** EXCERPTED TEXT **
━━━━━━━━━━

HIS ROTTEN FRUIT
by R. T. Holmes
"These are spots in your feasts of charity,
when they feast with you, feeding themselves without fear: clouds they
are without water, carried about of winds: trees whose fruit withereth,
without fruit twice dead, plucked up by the roots" (Jude 12).
Sometimes the Master Gardener comes into His
garden for fresh ripe fruit to eat and He is grieved to find that much
of it is rotten (Psa. 78:40). It was doing so well, for so long,
and then it happened as in the dream of Pharaoh - "And the ill favoured
and leanfleshed kine did eat up the seven well favoured and fat kine" (Gen.
41:4).
It is possible for the best years of Christian
service to be swallowed up by failure; by unbelief, and by sin, but it
is never necessary. Our failures and sins must be used as incentives
to greater faith and yet richer experiences of the love and grace of God
and not to total unbelief and apostasy.
Never let the evil one convince you that it
is too late to turn to your Gardener. He knows how to revive all
His plants when they have withered away. He can restore all the years
that the locusts have eaten (Joel 2:5). He says, "Let us therefore
come boldly unto the throne of grace, that we may obtain mercy, and find
grace to help in time of need (Heb. 4:16).

━━━━━━━━━━

** RECORDS SHOWN **
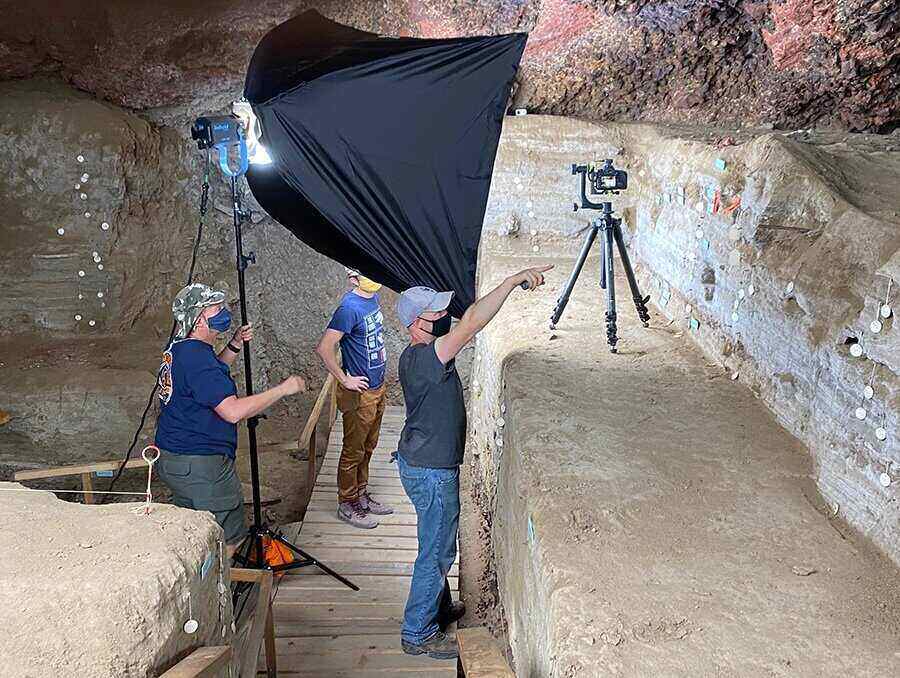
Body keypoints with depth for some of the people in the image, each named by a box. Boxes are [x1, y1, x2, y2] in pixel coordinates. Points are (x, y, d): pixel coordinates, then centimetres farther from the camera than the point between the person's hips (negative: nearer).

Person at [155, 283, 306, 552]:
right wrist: (283, 389, -22)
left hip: (171, 459, 10)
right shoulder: (196, 356, -23)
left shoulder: (177, 349, 9)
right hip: (201, 465, -10)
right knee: (228, 540, 3)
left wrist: (235, 345, 14)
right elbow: (233, 411, -30)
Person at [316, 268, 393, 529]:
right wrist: (345, 380, -20)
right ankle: (347, 505, 21)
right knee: (353, 452, 6)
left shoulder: (373, 297, 3)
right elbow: (324, 348, -28)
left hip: (377, 387, 8)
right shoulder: (350, 308, -23)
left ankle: (361, 495, 35)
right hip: (360, 393, -8)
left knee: (368, 447, 20)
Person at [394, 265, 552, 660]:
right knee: (437, 550, 4)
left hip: (421, 462, 10)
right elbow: (470, 325, -39)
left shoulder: (417, 355, 2)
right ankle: (417, 634, 19)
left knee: (438, 545, 25)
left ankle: (438, 608, 45)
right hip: (430, 472, -10)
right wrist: (514, 280, -39)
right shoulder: (423, 358, -30)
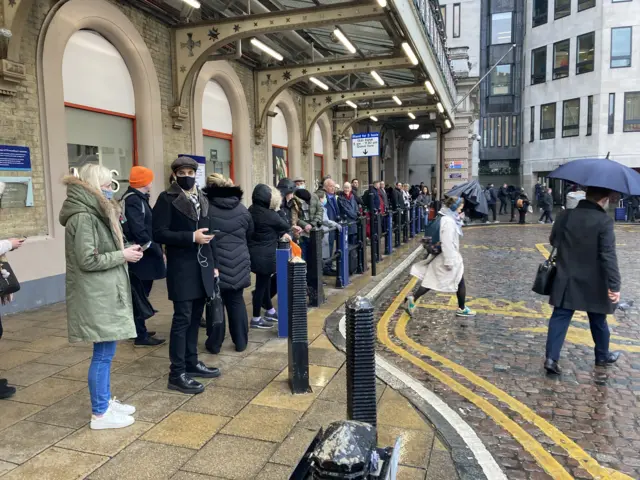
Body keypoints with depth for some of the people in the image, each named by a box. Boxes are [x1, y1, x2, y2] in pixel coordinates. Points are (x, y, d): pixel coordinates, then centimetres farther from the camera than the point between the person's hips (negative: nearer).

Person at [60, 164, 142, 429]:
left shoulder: (94, 212, 14)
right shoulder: (83, 217, -17)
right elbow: (88, 260, -21)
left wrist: (124, 251, 6)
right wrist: (122, 255, -13)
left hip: (104, 293, 10)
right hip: (96, 297, -10)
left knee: (105, 352, 17)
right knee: (103, 353, -1)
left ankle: (105, 401, 30)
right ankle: (100, 413, 12)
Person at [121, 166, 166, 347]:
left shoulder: (137, 198, 14)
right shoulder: (133, 200, -17)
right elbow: (138, 231, -25)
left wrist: (155, 249, 10)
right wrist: (158, 250, -18)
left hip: (142, 254, 10)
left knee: (140, 295, 17)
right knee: (140, 296, -1)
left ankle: (140, 330, 29)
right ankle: (141, 336, 8)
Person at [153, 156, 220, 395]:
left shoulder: (201, 199, 15)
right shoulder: (167, 199, -5)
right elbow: (159, 233, -14)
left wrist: (214, 263, 14)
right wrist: (192, 237, -20)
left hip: (202, 267, 7)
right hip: (182, 268, -6)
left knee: (195, 318, 13)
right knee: (182, 319, -5)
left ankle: (192, 363, 25)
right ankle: (177, 373, 3)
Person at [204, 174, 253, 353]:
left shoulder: (206, 209, -10)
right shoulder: (242, 209, 3)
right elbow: (249, 234, 15)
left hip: (215, 264, -3)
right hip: (238, 264, 3)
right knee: (237, 301, 11)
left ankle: (214, 343, 15)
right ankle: (241, 342, 18)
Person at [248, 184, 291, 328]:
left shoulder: (252, 210, 5)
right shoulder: (269, 215, -21)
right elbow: (286, 226, -6)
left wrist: (281, 234, 6)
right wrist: (278, 209, -4)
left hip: (255, 253, 9)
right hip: (264, 255, -9)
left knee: (264, 282, 20)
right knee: (261, 285, 2)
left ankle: (270, 311, 35)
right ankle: (256, 319, 12)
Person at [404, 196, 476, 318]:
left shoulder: (445, 218, 8)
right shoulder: (448, 221, -22)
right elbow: (447, 243, -26)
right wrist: (450, 261, -25)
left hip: (438, 256, 9)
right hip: (447, 257, -9)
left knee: (431, 281, 10)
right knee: (460, 283, 9)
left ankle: (412, 299, 1)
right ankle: (462, 309, 23)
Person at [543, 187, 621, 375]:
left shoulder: (566, 215, -1)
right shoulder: (604, 221, -15)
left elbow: (553, 241, 11)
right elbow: (608, 256, -20)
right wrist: (614, 285, -19)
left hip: (566, 280, 3)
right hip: (593, 283, -3)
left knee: (560, 318, 5)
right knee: (598, 320, 16)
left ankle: (551, 358, -2)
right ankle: (602, 356, 35)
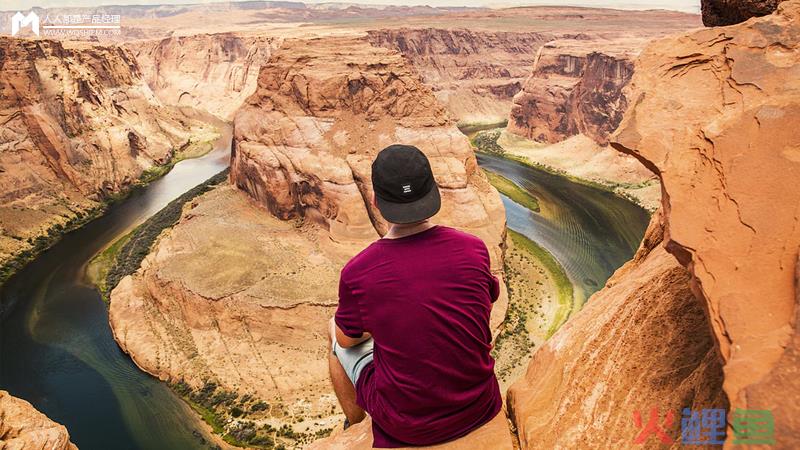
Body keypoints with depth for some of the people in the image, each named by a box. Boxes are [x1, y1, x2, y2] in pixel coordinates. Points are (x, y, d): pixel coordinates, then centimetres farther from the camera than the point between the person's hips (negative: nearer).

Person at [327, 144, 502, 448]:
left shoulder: (356, 274, -21)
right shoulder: (474, 249, -14)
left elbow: (347, 339, 0)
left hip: (405, 425, -2)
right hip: (478, 410, 3)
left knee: (335, 330, 20)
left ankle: (355, 425, 43)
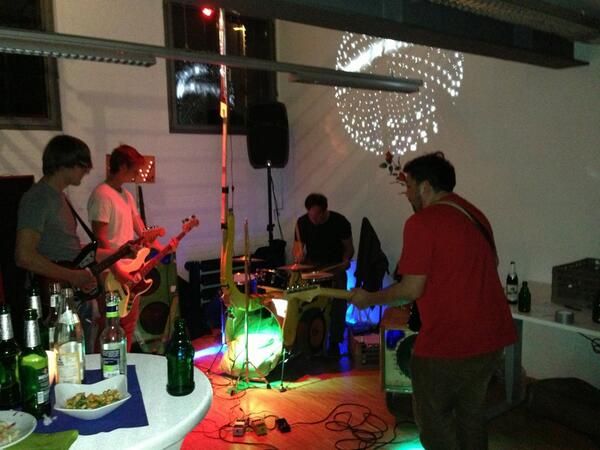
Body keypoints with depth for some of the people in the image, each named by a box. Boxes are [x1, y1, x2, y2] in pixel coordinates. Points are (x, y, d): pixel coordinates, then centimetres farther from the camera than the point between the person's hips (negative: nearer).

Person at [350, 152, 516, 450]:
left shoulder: (422, 222, -16)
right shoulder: (475, 215, 10)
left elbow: (411, 290, -17)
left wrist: (369, 299, -3)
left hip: (447, 344, -8)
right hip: (490, 337, 8)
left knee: (432, 418, 11)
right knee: (470, 414, 22)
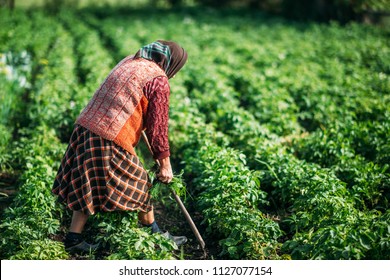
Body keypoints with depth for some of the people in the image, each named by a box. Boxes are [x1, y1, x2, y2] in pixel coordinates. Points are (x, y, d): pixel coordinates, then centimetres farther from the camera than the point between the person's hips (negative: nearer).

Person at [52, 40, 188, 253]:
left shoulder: (129, 61, 17)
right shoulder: (159, 80, -7)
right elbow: (158, 125, -6)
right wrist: (165, 163, 1)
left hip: (86, 129, 8)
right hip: (110, 140, -8)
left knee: (89, 187, 16)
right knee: (138, 185, 9)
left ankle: (73, 238, 21)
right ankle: (154, 234, 25)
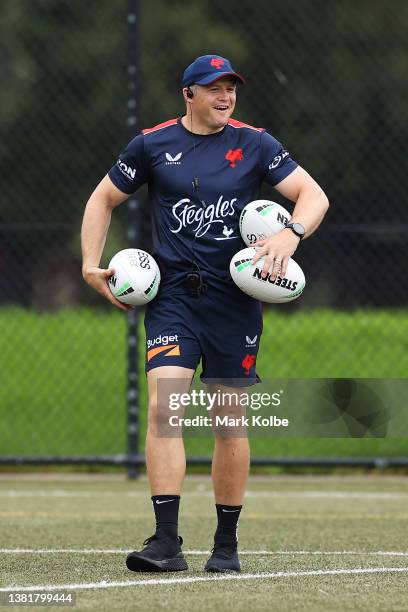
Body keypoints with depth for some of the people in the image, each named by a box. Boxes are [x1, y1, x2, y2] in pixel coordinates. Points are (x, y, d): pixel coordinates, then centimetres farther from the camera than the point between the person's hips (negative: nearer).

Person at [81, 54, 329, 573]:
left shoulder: (255, 145, 4)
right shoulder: (153, 144, 5)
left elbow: (314, 195, 1)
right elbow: (103, 199, 16)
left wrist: (292, 233, -19)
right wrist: (92, 265, 4)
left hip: (235, 302, 1)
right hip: (172, 297, -1)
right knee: (163, 405, -18)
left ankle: (226, 545, 16)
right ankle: (166, 542, -20)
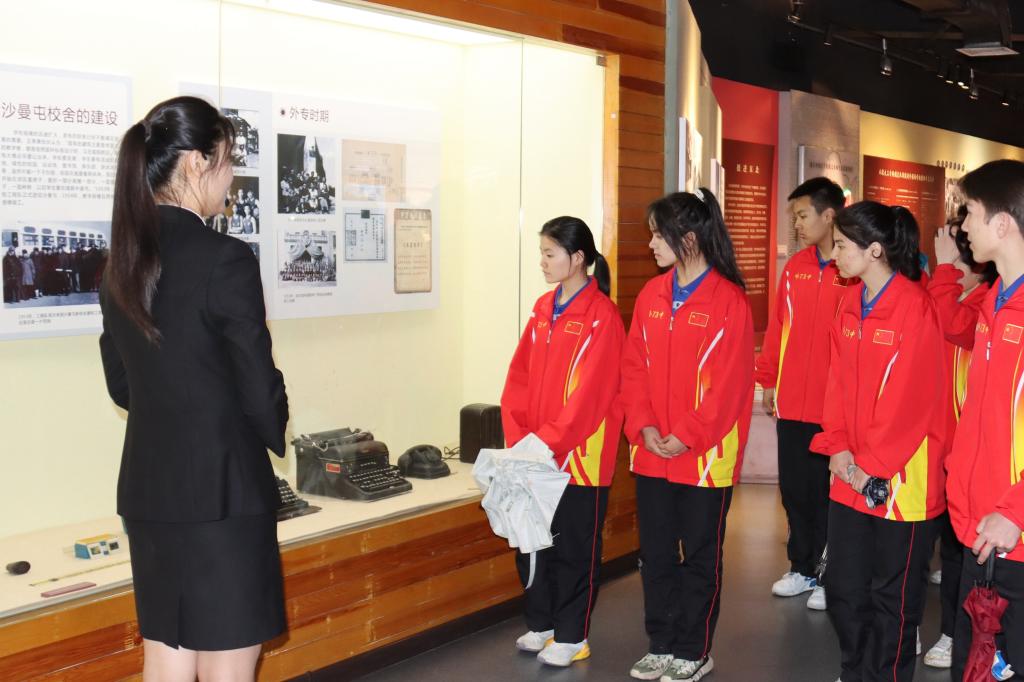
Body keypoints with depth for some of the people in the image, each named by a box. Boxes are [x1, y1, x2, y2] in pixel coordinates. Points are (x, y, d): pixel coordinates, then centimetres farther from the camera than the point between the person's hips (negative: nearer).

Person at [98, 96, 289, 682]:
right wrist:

━━━━━━━━━━

** WORK ITEM **
From the piece on rotten fruit, list everything it names as able to swallow up the best years of Christian service.

** EXERCISE RESULT **
failure, unbelief, sin